The ongoing proliferation of automated systems and artificial intelligence (AI) across industries has led to the development of regulations governing the use of these systems. The first of its kind, New York City Local Law 144 mandates independent bias audits of automated employment decision tools (AEDTs) used to evaluate candidates for employment or employees for promotion in New York City. Colloquially known as the NYC Bias Audit Law, the regulation focuses on biased outcomes based on protected characteristics such as race/ethnicity and sex/gender. While this law only applies to systems used in hiring and promotion decisions, it is likely a sign of things to come and paves the way for other, more sweeping legislation that mandates audits in different sectors and jurisdictions and in relation to other risk verticals.
AI auditing is the research and practice of assessing, mitigating, and assuring an algorithm’s safety, legality, and ethics. Comprehensive audits encompass the entire pipeline of the system’s life cycle, addressing areas such as the reporting and justification of the business case, assessment of the developing team, and test datasets. They can also require access to the inputs and outputs of the system, and information about the inner workings of the model, depending on the level of access of the system.
The purpose of AI auditing is to assess a system, mapping out its risks in both its technical functionality and its governance structure and recommending measures that can be taken to mitigate these risks.
Algorithm auditing is an ongoing process that requires holistic knowledge of a system, including the context it is used in, what it was designed to do, and the type of technology used. The process of AI auditing has four distinct stages covering Triage, Assessment, Mitigation, and Assurance.
During the initial stage of an audit, the system is documented, and processes are assigned an inherent risk level ranging from high-risk to low-risk. The risk level given to a system depends on factors, including the context that it is used in and the type of AI that it utilises.
During the assessment phase, the system is assessed on five main verticals to give a clear evaluation of the current state of the system:
The key question in this vertical is whether the system delivers an appropriate performance level that matches the system's use case and context. In other words, does the system do what it is meant to and perform as expected? This vertical is particularly important for systems where failure would have significant consequences, such as financial loss. Ensuring a system is efficacious can prevent a poorly performing system from deploying and derailing essential processes.

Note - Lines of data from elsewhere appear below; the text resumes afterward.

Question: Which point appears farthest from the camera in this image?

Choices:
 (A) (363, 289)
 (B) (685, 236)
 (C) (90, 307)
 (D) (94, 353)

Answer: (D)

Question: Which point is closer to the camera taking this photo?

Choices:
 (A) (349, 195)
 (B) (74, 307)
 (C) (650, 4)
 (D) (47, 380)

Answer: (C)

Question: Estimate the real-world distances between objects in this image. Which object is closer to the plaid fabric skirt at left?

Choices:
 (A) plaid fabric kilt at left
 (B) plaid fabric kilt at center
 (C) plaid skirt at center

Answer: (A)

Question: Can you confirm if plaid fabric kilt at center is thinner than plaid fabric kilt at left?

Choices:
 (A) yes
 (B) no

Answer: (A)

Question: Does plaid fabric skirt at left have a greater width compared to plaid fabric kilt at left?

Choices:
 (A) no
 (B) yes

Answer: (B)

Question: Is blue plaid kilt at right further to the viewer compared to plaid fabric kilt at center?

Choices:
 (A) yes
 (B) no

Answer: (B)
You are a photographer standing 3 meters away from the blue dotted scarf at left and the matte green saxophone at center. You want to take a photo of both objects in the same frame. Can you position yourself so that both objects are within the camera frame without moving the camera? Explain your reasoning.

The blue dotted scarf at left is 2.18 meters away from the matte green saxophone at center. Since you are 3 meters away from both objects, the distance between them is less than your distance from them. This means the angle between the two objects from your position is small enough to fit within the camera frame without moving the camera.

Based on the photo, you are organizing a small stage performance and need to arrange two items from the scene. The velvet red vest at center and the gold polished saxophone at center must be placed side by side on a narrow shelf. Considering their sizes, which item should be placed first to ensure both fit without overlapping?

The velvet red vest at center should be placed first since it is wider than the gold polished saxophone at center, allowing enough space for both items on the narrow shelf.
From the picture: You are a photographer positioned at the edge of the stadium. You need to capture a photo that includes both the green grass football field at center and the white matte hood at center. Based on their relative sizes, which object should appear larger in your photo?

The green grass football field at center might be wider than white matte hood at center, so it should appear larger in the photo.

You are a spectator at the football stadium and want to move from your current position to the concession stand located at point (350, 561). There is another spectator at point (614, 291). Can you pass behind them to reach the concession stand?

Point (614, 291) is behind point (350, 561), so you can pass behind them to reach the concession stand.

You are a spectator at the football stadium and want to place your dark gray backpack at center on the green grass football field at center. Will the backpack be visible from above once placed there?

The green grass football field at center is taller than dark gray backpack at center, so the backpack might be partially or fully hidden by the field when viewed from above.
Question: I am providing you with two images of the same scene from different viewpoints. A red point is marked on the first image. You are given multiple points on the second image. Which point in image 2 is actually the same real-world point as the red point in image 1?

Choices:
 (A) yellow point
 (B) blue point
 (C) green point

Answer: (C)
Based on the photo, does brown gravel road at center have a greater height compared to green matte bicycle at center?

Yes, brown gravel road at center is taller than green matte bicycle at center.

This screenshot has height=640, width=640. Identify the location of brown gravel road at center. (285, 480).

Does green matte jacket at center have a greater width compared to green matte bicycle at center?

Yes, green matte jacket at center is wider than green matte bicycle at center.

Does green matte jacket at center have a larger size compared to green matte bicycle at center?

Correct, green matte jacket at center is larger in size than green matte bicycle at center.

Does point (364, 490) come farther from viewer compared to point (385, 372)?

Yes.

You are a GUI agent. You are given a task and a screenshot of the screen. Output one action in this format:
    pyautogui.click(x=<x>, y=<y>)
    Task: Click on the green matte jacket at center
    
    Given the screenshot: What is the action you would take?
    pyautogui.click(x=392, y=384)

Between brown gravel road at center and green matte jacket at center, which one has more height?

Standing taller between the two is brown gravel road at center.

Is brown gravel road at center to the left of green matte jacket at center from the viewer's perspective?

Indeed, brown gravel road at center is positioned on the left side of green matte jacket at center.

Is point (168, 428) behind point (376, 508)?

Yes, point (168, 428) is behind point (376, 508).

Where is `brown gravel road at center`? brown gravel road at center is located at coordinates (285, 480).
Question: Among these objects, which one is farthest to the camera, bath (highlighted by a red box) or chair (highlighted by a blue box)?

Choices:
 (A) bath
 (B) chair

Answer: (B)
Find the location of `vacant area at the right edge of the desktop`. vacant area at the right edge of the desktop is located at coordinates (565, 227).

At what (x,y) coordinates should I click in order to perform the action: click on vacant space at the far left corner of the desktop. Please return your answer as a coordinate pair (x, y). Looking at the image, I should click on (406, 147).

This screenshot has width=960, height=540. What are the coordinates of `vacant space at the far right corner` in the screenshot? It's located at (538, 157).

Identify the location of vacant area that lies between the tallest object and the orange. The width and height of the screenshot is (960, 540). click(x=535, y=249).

This vertical addresses the risk that the algorithm fails in unexpected circumstances or when under attack, by asking whether the system is reliable and robust to changes in data or attacks from adversaries. This aims to investigate whether the system has been trained to withstand adversarial attacks, whether it performs differently in different contexts, and whether the algorithm performs as expected on unseen data.
Algorithmic bias can manifest in several ways with varying degrees of consequences for different subject groups. As such, the bias vertical investigates whether the system treats individuals fairly regardless of their subgroup membership or whether the system performs differently across different groups based on characteristics such as age, gender, and ethnicity. Ensuring a system is free from bias can prevent preferential or discriminatory treatment of individuals and ensure fairer outcomes and can help to ensure compliance with equal opportunity laws.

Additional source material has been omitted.